By the time I was on Jekyll, I already knew the content and publishing layers should not have to change just because the renderer did.
I wanted the content to stay in Markdown or plain text. I wanted publishing to stay cheap and stable. And I did not want every redesign to force me to rethink the whole system.
So when I migrated this site again, I was not trying to invent a new structure from scratch. The job was not to rebuild the site. It was to replace the layer that had become the constraint.
Jekyll was simple, and the structure already made sense
For a long time, Jekyll worked because it made publishing cheap and straightforward.
I could keep the site on GitHub Pages, pay only for the domain, and not think too much about infrastructure. In fact, I have always felt like the site should stay alive even if I pass away suddenly. Renewing the domain for long periods makes sense to me. And even without the domain, the site can still stay alive as long as GitHub is still around.
What I liked was that the structure already made sense.
There was a content layer, a renderer layer, and a publishing layer.
That mattered because the writing could stay stable even if the frontend changed.
The migration was really about replacing the renderer
When I decided to use AI to help with the migration, I already knew I did not want to keep building on Jekyll. It worked, but it was too limiting.
The obvious job was porting the renderer. The real question was how much work it would take to do that cleanly without disturbing the rest of the setup.
I already knew I wanted to keep the structure. I just needed to replace the part that had become the constraint.
The three layers still made sense
In practice, those layers are three separate repos.

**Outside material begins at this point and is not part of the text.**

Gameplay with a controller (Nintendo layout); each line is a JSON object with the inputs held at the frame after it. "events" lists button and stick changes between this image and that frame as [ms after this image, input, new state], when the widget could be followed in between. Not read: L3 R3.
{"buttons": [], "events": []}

sayzlim-content is where the posts live. Pages, notes, tools, redirects, all the markdown-driven parts of the site belong there. It is the source of truth for what I write.
sayzlim-renderer is the app layer. It used to be Jekyll. Now it is Astro. It owns the layout, design system, build logic, and deployment workflow.
sayzlim.github.io is still the publishing layer. I wanted to keep that part stable so I would not have to touch DNS or rethink where the final site should live.
That was the main thing I wanted to preserve through the migration. The renderer could change completely without forcing the content and publishing layers to be reinvented.
What connected them
The repos were already split. The job here was reconnecting them in a way that still felt lightweight after the renderer changed.
During the prompt session, I realized I do not even have to clone the publishing layer locally. The only repos I need to work with directly are the content repo and the renderer repo.
That clicked immediately for me.
The important local contract is SITE_CONTENT_DIR. The renderer reads from that path instead of assuming the content has to live inside the same repo. That one detail made the split feel simple instead of fragile.
Codex recommended using GitHub Actions to connect the pieces, and that clicked immediately. Content changes could trigger the renderer, the renderer could pull the latest content, and the publishing layer could stay concerned only with the generated output.
I also learned a few GitHub Actions features through this process. That matters to me because I do not just want AI to generate code for me. I want to understand the shape of the system well enough to guide it.
The flow is simple now. A push to sayzlim-content triggers the renderer workflow. The renderer pulls the latest content, builds the site with Astro, and publishes the static output to sayzlim.github.io.
That means I still get a simple publishing flow without forcing the content to live inside the renderer repo.
That was the shape I wanted to keep, even though the renderer itself changed.
Why this setup feels better
What I like about this setup is simple: writing and frontend work no longer get in each other’s way.
Writing now feels lighter because content has its own place.
Frontend changes also feel clearer because the renderer has its own history and responsibilities.
And publishing stays boring, which is exactly what I want from a personal site.
I do not think this is the only correct way to structure a site like this. But if changing the renderer forces you to rebuild everything around it, the system is shaped wrong.